Since Yaws is prevalent in some parts of tribal areas only, a survey is conducted twice a year in tribal districts of Chandrapur and Gadchiroli.
- Yaws is primarily a disease of childhood and adolescence.
- Males are more affected than females.
- Yaws is mostly endemic among the tribal people in India, whose ways of living favour its transmission.
The Primary lesion or “Mother Yaw” appears at the site of inoculation after an incubation period of 3 to 5 weeks. The lesion is extra genital and is seen on exposed parts of the body such as legs, arms, buttocks or face. The local lymph glands are enlarged and the blood becomes positive for STS. Within the next 3 to 6 weeks, a generalized eruption appears consisting of large, yellow, crusted, granulomatous eruptions often resembling condylomata lata in secondary syphilis. During the next five years skin, mucous membrane, periosteal and bone lesions may develop, subside and relapse at irregular intervals. The early lesions are highly infectous.

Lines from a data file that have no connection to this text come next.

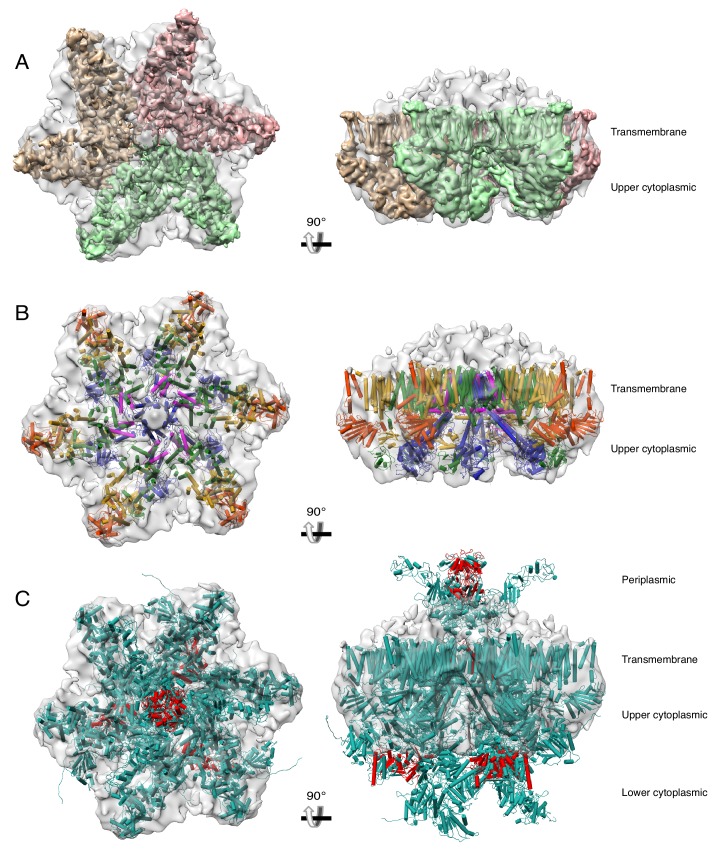
A hexameric model of the ESX-3 dimer.(A) Fit of three copies of the transmembrane and upper cytoplasmic regions of the ESX-3 translocon complex into the ESX-5 hexameric structure (EMDB 3596). The ESX-3 translocon complex was filtered to 6 Å resolution to permit easy visualization of the EccC3 transmembrane helices. (B) The model of the ESX-3 translocon complex for the full transmembrane and upper cytoplasmic domains (including homology models of the EccC3 transmembrane helices accurate to 6 Å resolution) colored by protein. (C) The full model of the ESX-3 translocon complex including homology models for all three EccC3 ATPase domains and the periplasmic domain of EccB3 docked into the ESX-5 negative stain map. Red represents areas were atoms clash substantially.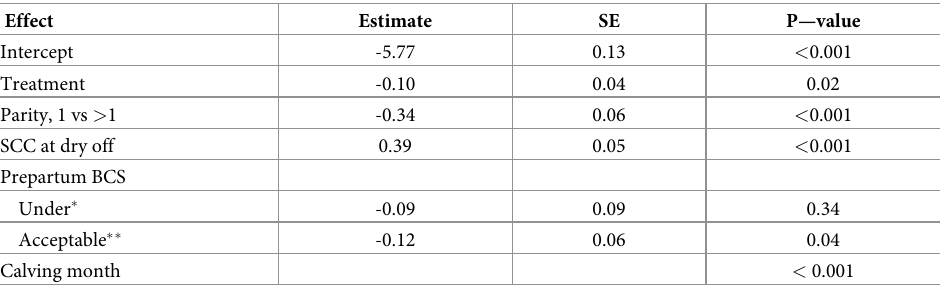
Table 4. Rate of total cases of clinical mastitis per cow-day at risk during the full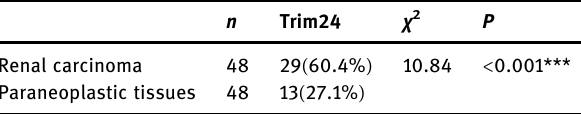
Table 3: The relationship between Trim24 expression and patho - logical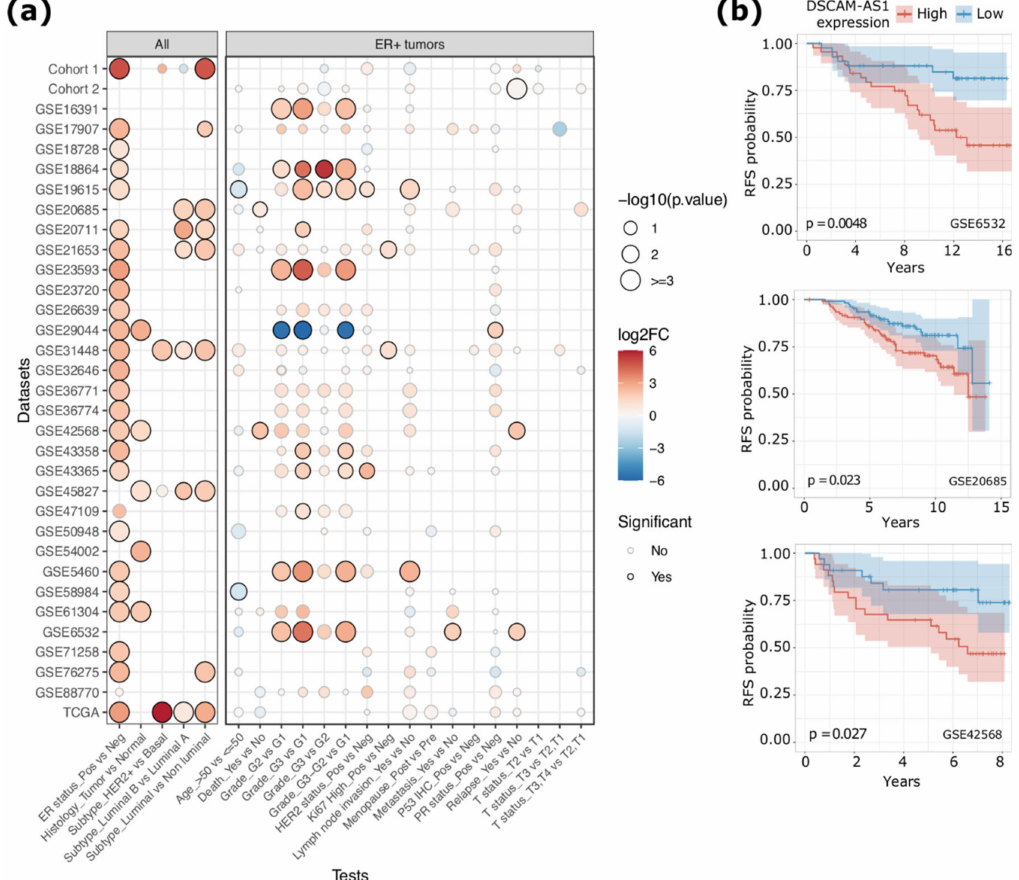
Figure 1. ( a ) Dot plot reporting the level of statistical significance of the di ff erential DSCAM-AS1 expression analyses between groups of Breast Carcinoma (BC) patients classified based on specific clinical data. The size of the dot is proportional to the significance of the results while the color code represents the log2FC of DSCAM-AS1 expression. The left panel reports the results obtained considering all the samples, while the right panel reports the results of tests performed considering only the ER + tumors. Estrogen Receptor (ER); positive (Pos); negative (Neg); Progesterone Receptor (PR). ( b ) Kaplan-Meier curves representing the Relapse Free Survival (RFS) of BC patients grouped by the median level of DSCAM-AS1 expression. p -value by log-rank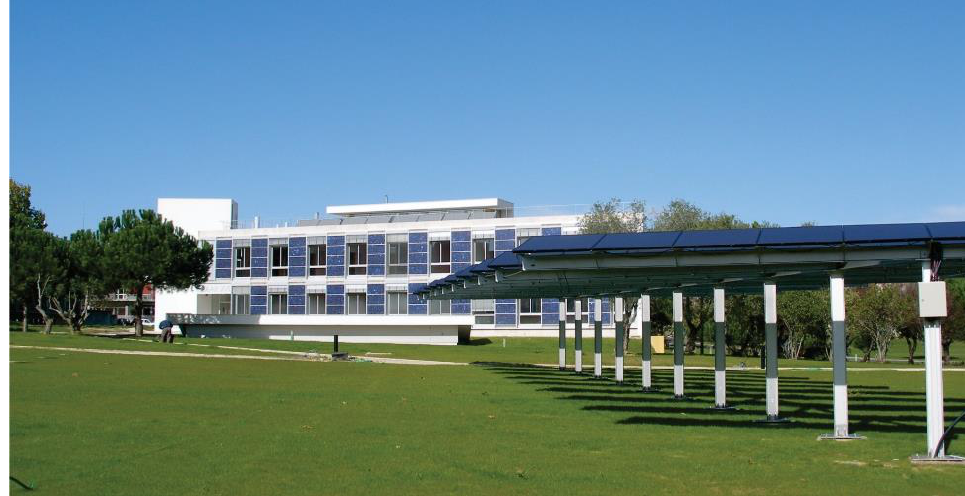
Figure 1. Solar XXI building.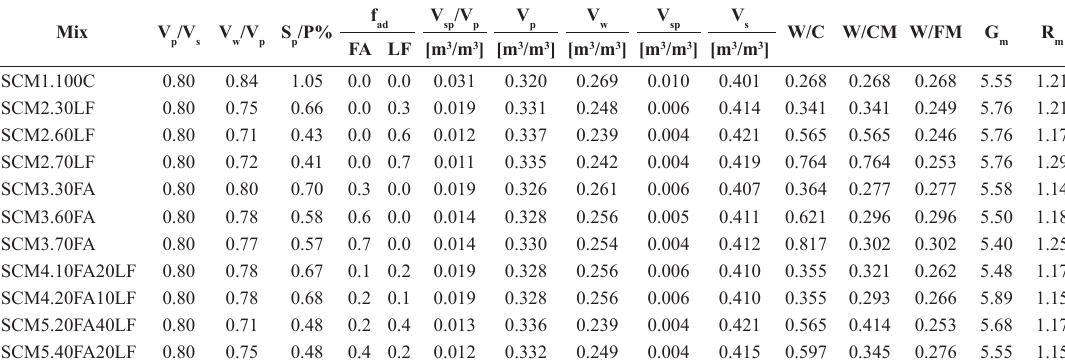
f = percentage of replacement of cement with additions; V ad absolute volume (cement and mineral admixtures); V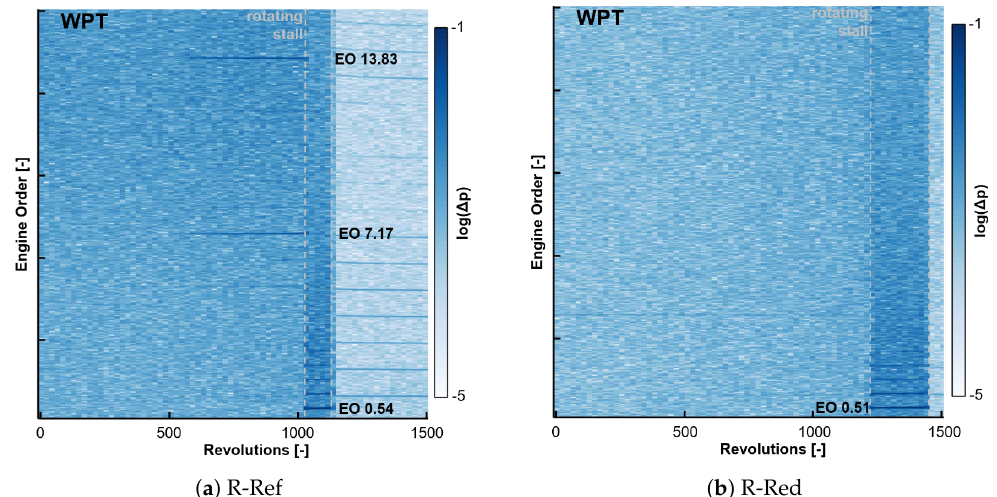
Figure 9. WPT Spectra for Stall Inception at Design Speed.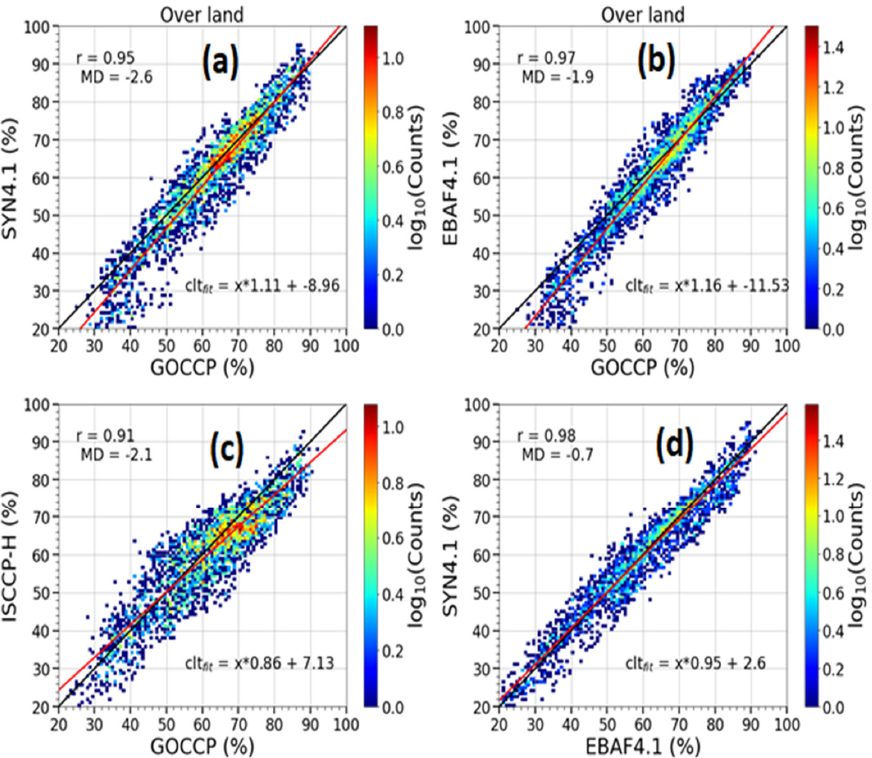
Figure 2. The same as Figure 1, but over the continental regions.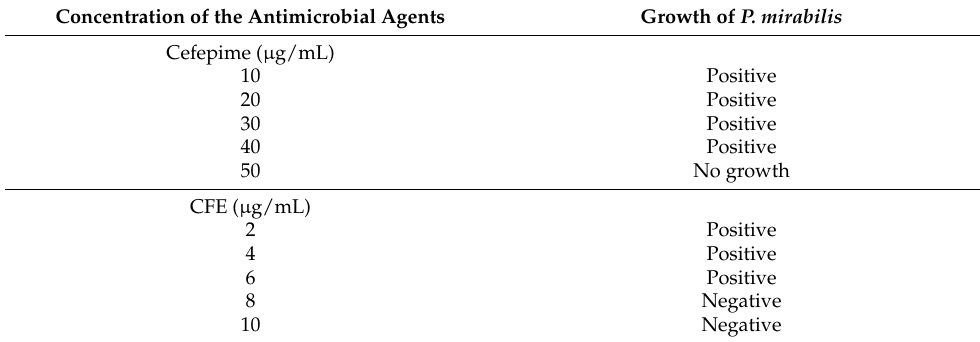
Table 2. Minimum inhibitory concentrations (MICs) of the antibiotic cefepime and clove flower extract (CFE).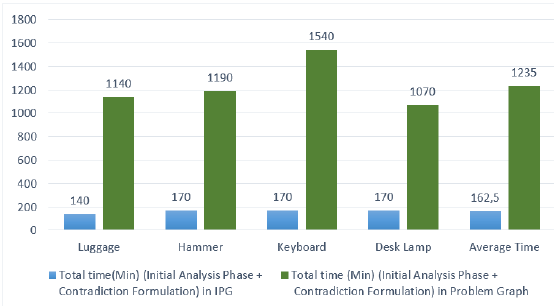
Figure 14. Time-based Comparison of the IPG method and Problem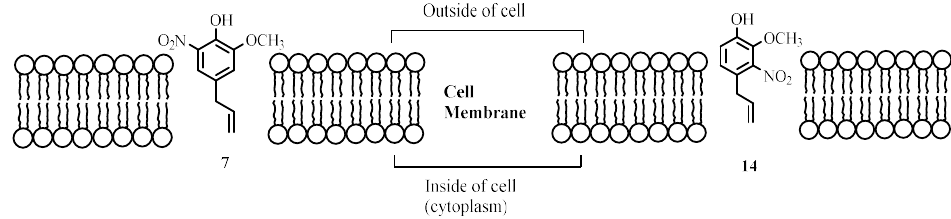
Figure 6. Schematic representation of nitro compounds 7 and 14 location in cell membrane.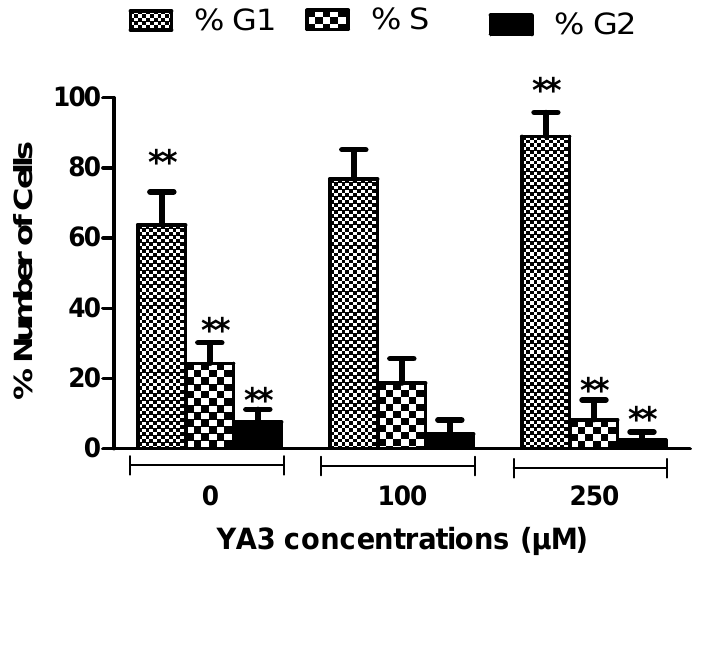
Figure 7. Cell cycle analysis of U937 cell lines treated with various concentrations of YA3 for 24h. Results are expressed as percentage of cells in G1, S, and G2/M phases of the cell cycle. The results of all treatments experiments were compared to control. The results for each time point represent the mean ± standard deviation of three separate experiments (* P < 0.05, ** P < 0.01, *** P < 0.001). All comparisons were made using two-tailed student’s t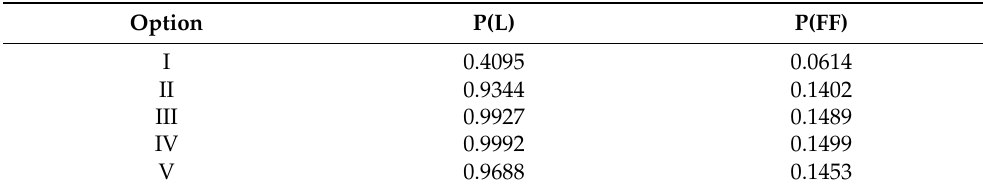
Table 3. Probability of a forest fire from thunderstorm activity, taking into account the influence of soot particles on the formation of a thunderstorm front in the spring for scenario B.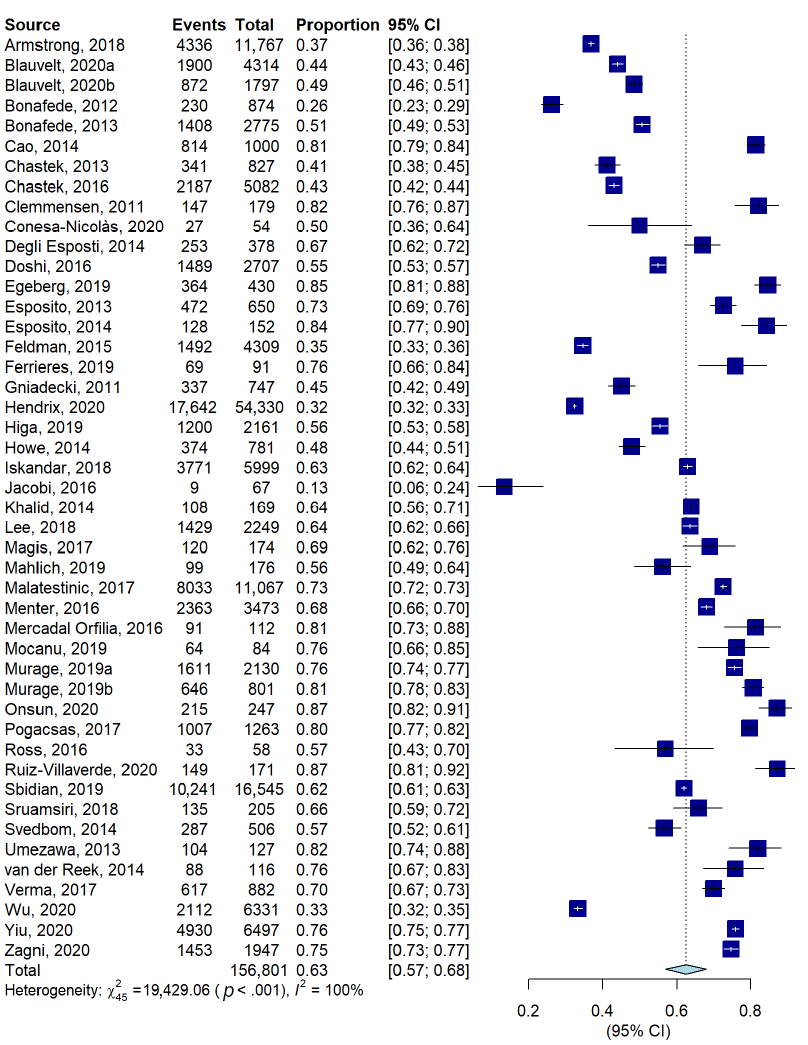
Figure 5. Forest plot of proportions, and their 95% confidence intervals, of persistent patients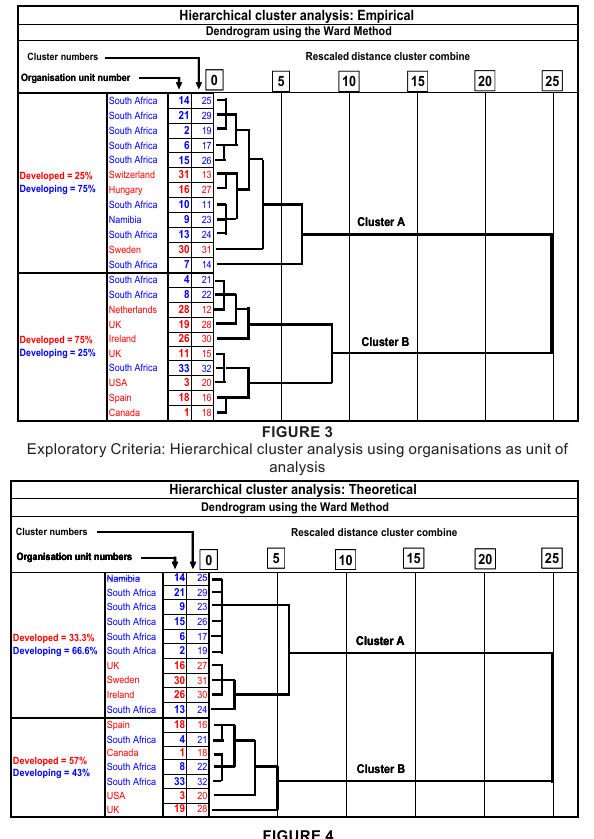
FIGURE 4 Confirmatory Criteria: Hierarchical cluster analysis using organisations as unit of analysis TABLE 6 Exploratory Criteria: Category A (Developing) compared with Category B (Developed)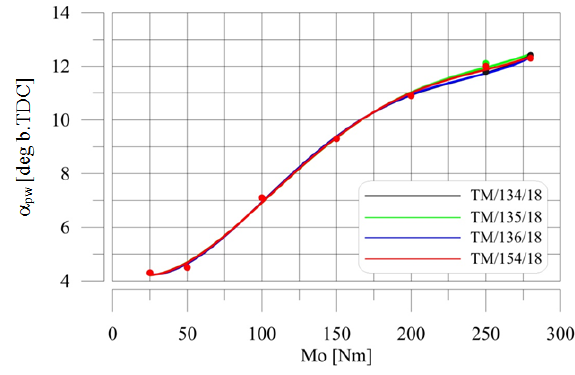
Fig. 1. Impact of the engine load on the start of fuel injection (  pw ) for the 4 tested fuels Of course, as the engine load increases, the optimum fuel injection start is earlier, which is ensured by the engine controller, in the same way for all the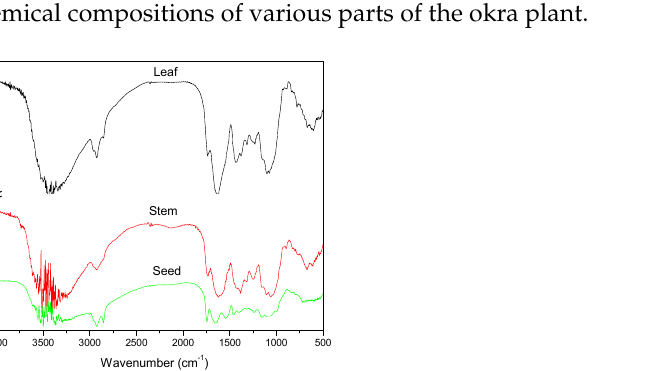
Figure 6. SEM images and EDX spectra of silver nanoparticles, S0 and S20.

From the end of 5 years, destructive and often deforming lesions of the skin, bone and periosteum appear. The lesions of sole and palms are called “Crab Yaws”. The destructive lesions of soft palate, hard palate, and nose are called “Gangosa”. Swelling of the side of the nose due to osteo–periositis of the superior maxillary bone is called “Goundu”.
Causative Agent of Yaws
Yaws is caused by T. pertenue which closely resembles T. pallidum culturally and morphologically. It measures 20 u in length with 8 to 12 rigid spirals. The agent occurs in the epidermis of the lesions, lymph, spleen and bone marrow. The organism rapidly dies outside the tissues. Man is the only known reservoir of Yaws.